Dr. Fox and colleagues investigated the ancient fires at the end of the Triassic and found similarities to the modern rise of atmospheric carbon.
“By studying polycyclic aromatic hydrocarbons, which can be formed during the incomplete combustion of organic matter, we found that soil erosion was a more prominent terrestrial ecological stress than intensive wildfire activity during the end-Triassic mass extinction event in the Bristol Channel of the south-west United Kingdom,” said Dr.
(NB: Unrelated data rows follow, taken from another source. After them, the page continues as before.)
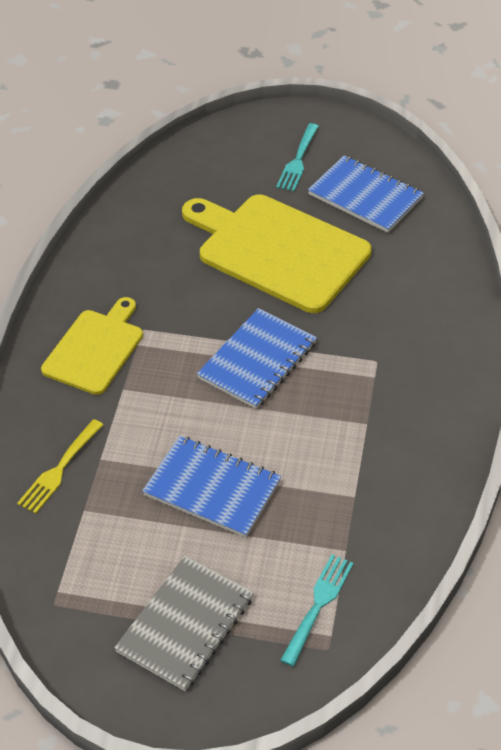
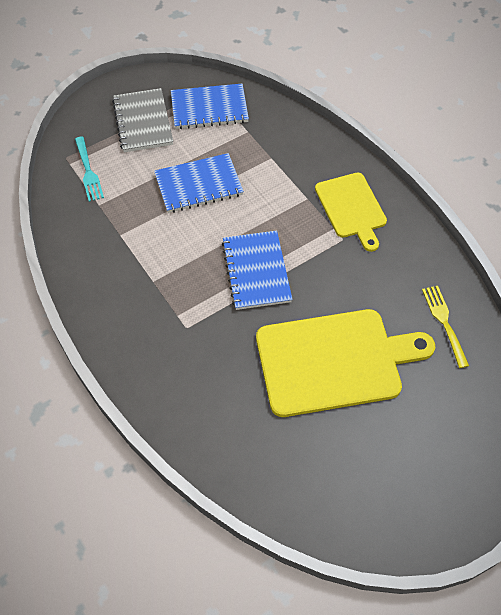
camera: 135 degrees right, 10 degrees up
yellow fork [17,419,103,514] -> yellow fork moved to [422,286,469,368]
turquoise fork [276,123,319,191] -> none
blue notebook [308,155,424,233] -> blue notebook moved to [171,84,249,129]

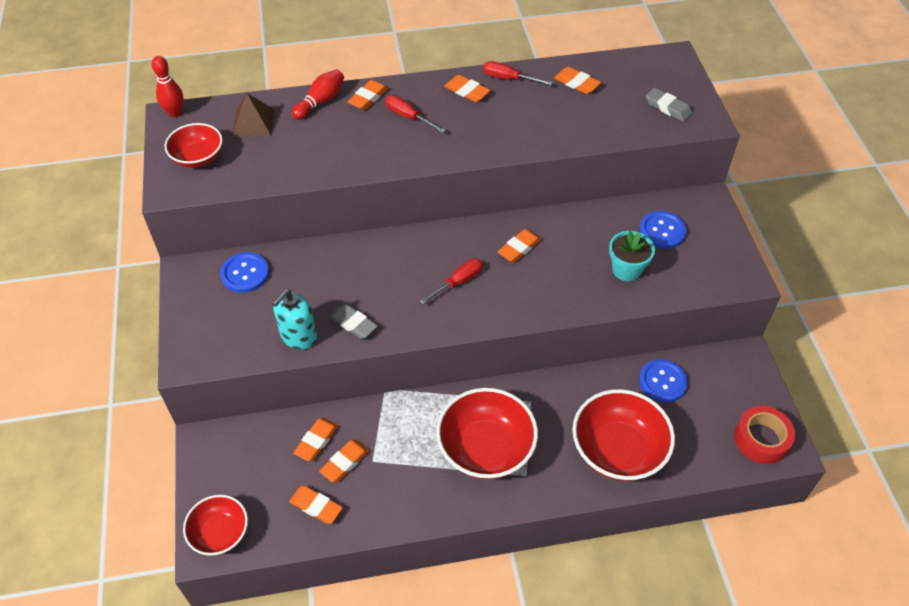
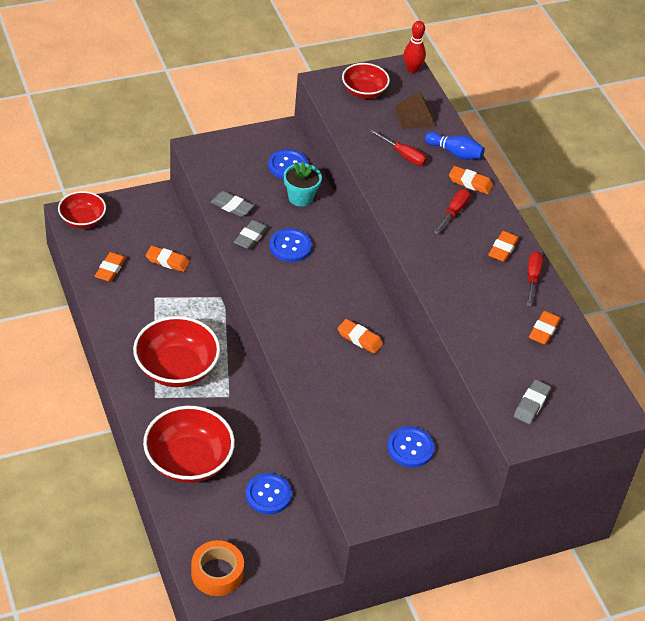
camera: 75 degrees right, 5 degrees down
turquoise soap dispenser [272,289,317,349] -> grey eraser [211,191,254,217]
red bowling pin [292,69,344,120] -> blue bowling pin [425,132,485,160]
orange eraser [319,440,369,482] -> none
red screwdriver [419,258,483,305] -> red screwdriver moved to [370,130,427,166]
turquoise flower pot [609,231,655,281] -> turquoise flower pot moved to [284,162,322,207]
red tape [734,406,795,464] -> orange tape [191,540,244,596]
none -> blue button [270,228,312,262]

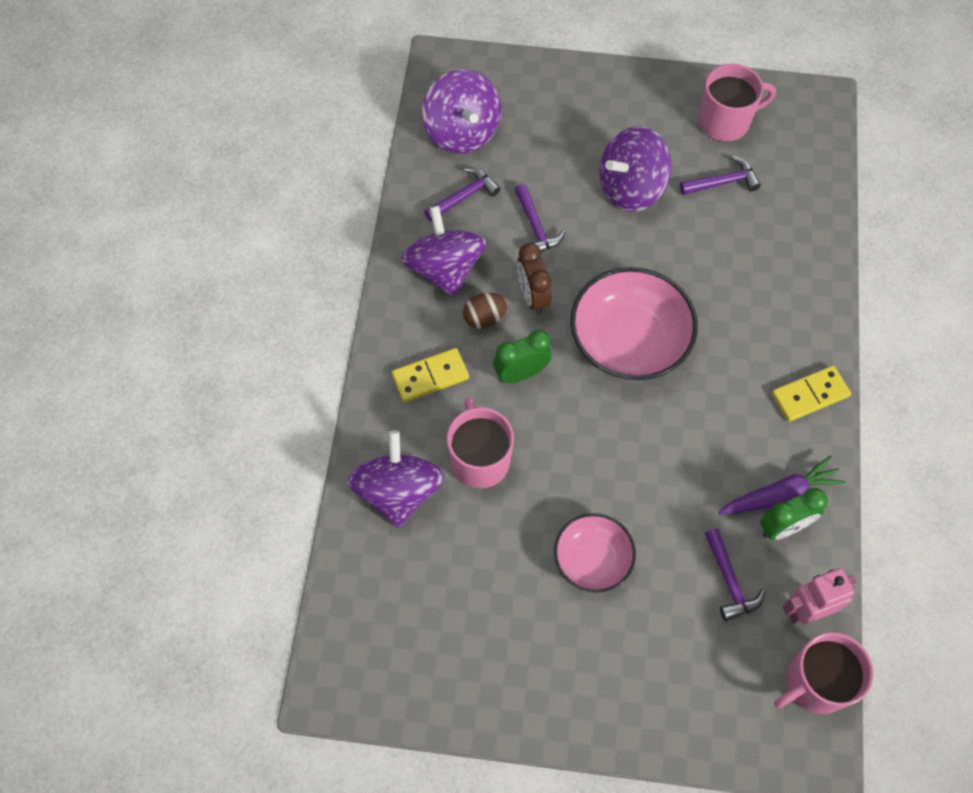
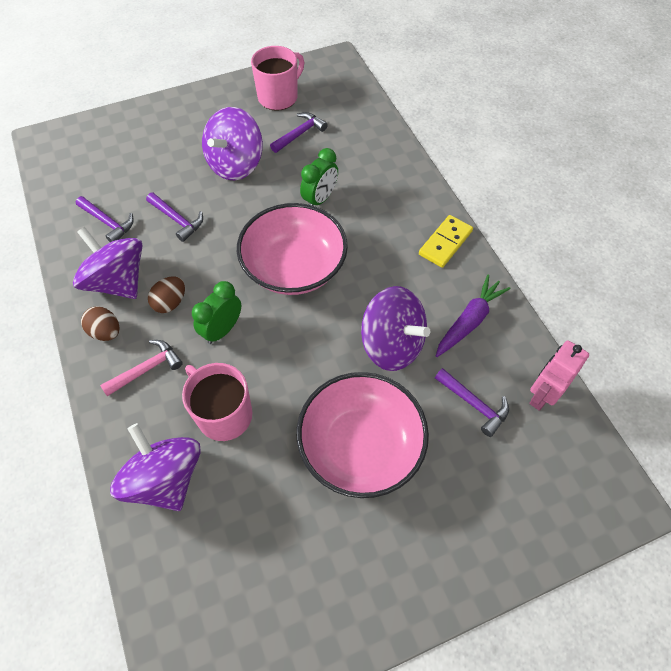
camera: 30 degrees left, 5 degrees down
yellow domino [392,348,469,402] -> pink hammer [100,340,183,396]
purple spinning top [422,69,501,153] -> purple spinning top moved to [361,286,430,371]
purple hammer [424,168,501,222] -> purple hammer turned 105 degrees clockwise [76,196,134,242]
brown clock [517,243,552,314] -> none
pink bowl [554,513,636,593] -> pink bowl [296,372,429,498], size x1.67
green clock [760,488,828,540] -> green clock moved to [300,148,338,206]
pink mug [774,632,874,714] -> none
none -> brown egg [81,306,120,341]

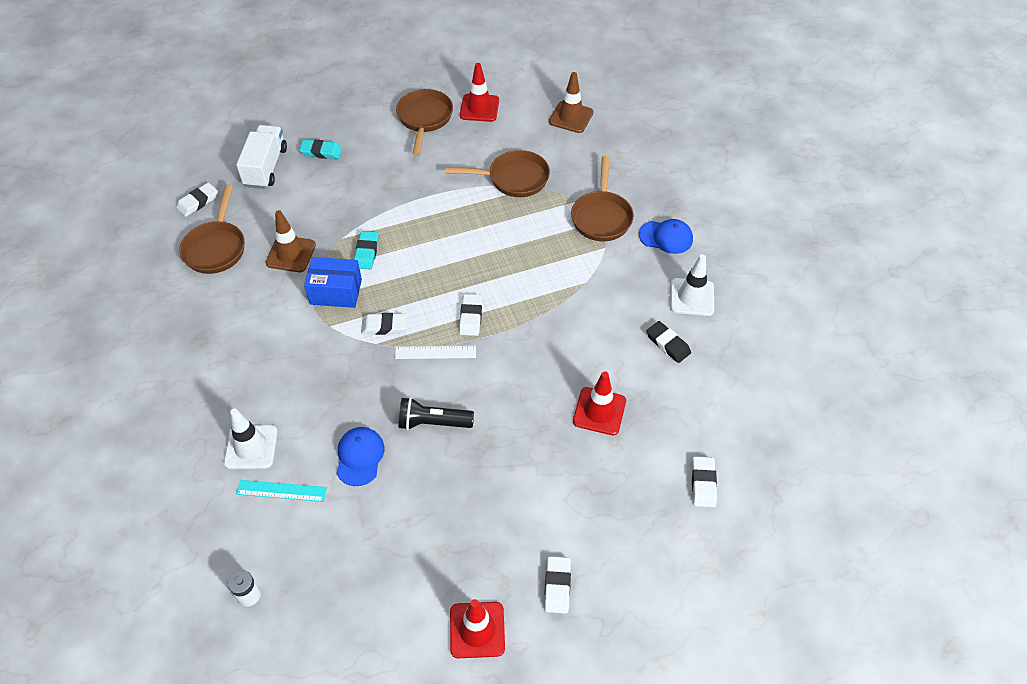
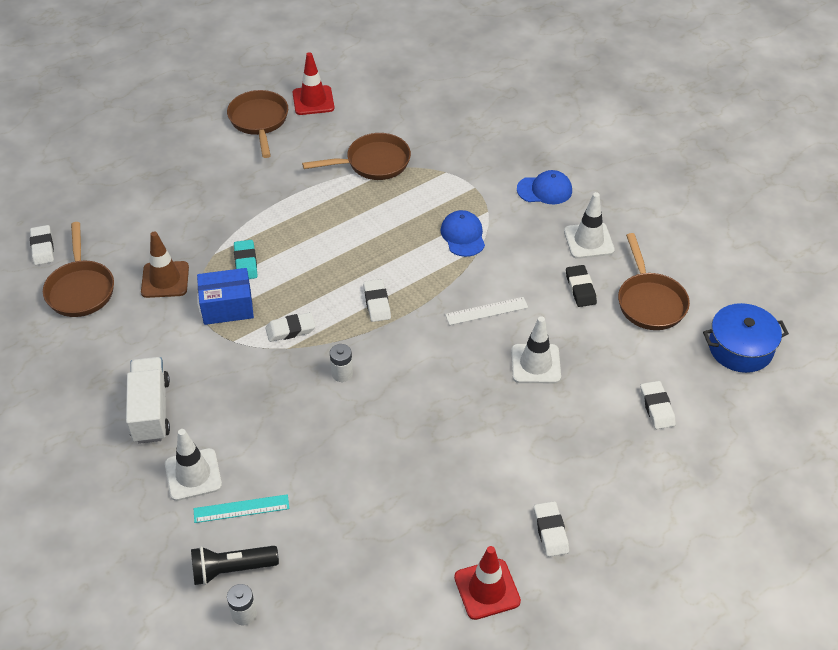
camera: 15 degrees left, 5 degrees down
white eraser [176,183,218,217] -> white eraser turned 45 degrees counterclockwise [30,225,54,265]
white truck [236,125,287,189] -> white truck moved to [126,357,170,444]
turquoise eraser [299,139,342,159] -> none
blue cap [337,427,384,486] -> blue cap moved to [441,210,485,257]
white ruler [395,346,476,359] -> white ruler moved to [445,297,528,325]
black flashlight [399,397,474,430] -> black flashlight moved to [191,546,279,585]
brown traffic cone [549,72,593,133] -> none
brown pan [571,156,634,241] -> brown pan moved to [618,233,690,330]
red traffic cone [573,371,626,435] -> white traffic cone [511,316,561,383]
black eraser [647,321,691,363] -> black eraser turned 45 degrees clockwise [566,265,597,307]
none -> white battery [330,344,353,382]
none -> blue pot [703,303,789,373]

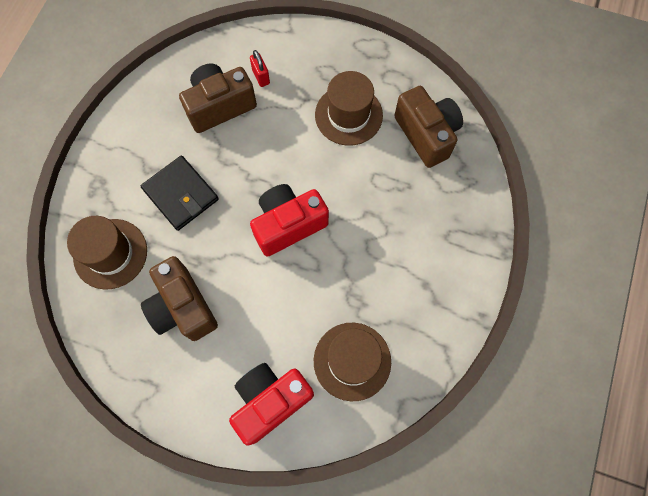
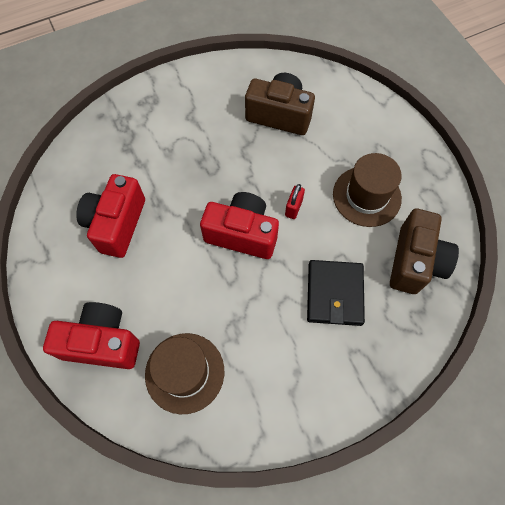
camera: 45 degrees right, 5 degrees down
brown hat [67,216,147,290] -> none
black wallet [141,156,219,231] -> black wallet moved to [307,260,365,326]
brown camera [141,256,218,341] -> red camera [76,174,145,258]
red padlock [250,50,270,87] -> red padlock moved to [285,184,305,219]

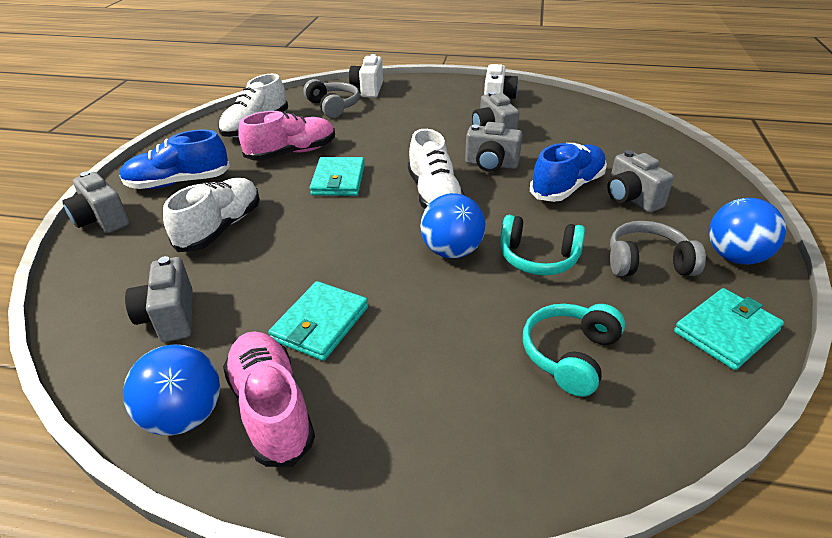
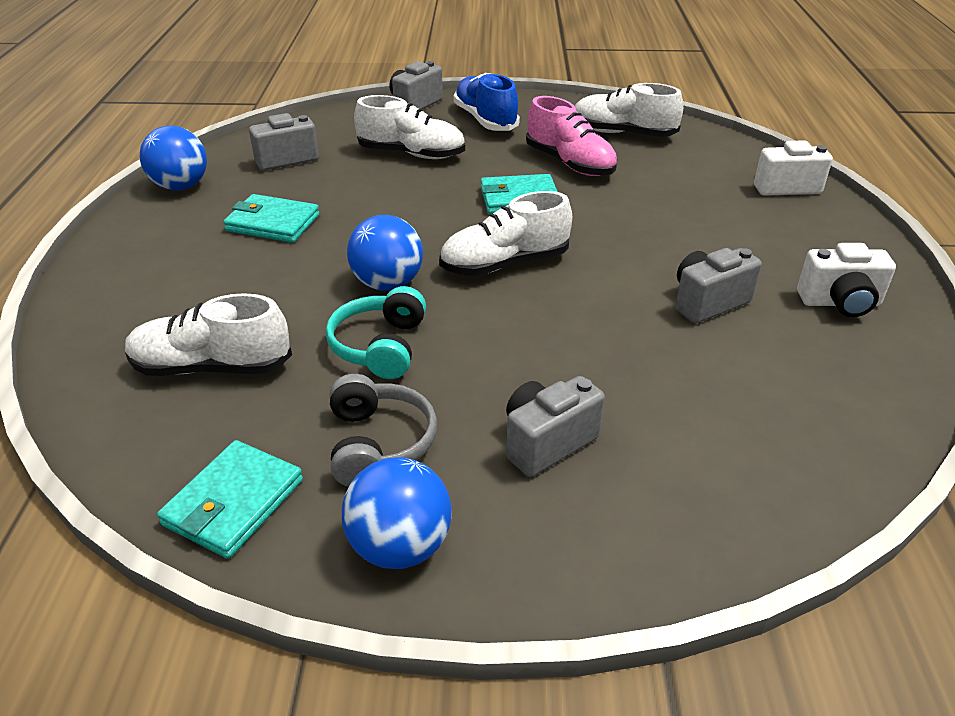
camera: 80 degrees right, 0 degrees up
pink shoe [223,331,315,467] -> none
grey headphones [304,79,360,118] -> none
grey camera [465,122,522,172] -> none
turquoise headphones [523,304,625,397] -> white shoe [125,293,292,376]
blue shoe [530,143,607,202] -> none
turquoise wallet [674,288,784,370] -> turquoise wallet turned 75 degrees clockwise [157,440,303,559]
Fox.
“This tells us land and marine ecosystem and environmental stresses occurred at the same time and were likely exacerbated by soil erosion, with fire activity likely to be more localised in other areas rather than widespread across Europe.”
Professor Kliti Grice also found similarities between the modern land degradation caused by soil erosion and the likelihood of the same thing happening at the close of the Triassic.
“These processes certainly have implications in the modern day due to the introduction of pollutants and pesticides,” said Professor Grice.
“Observing that soil erosion had major impacts in our history and in comparing and contrasting a global record of the past, we can anticipate the scale and duration of currently-occurring and future soil erosion events.”
The scientists hope that by looking to the past at previous mass extinction events, we might be able to better understand the one we’re living through now and potentially even mitigate it.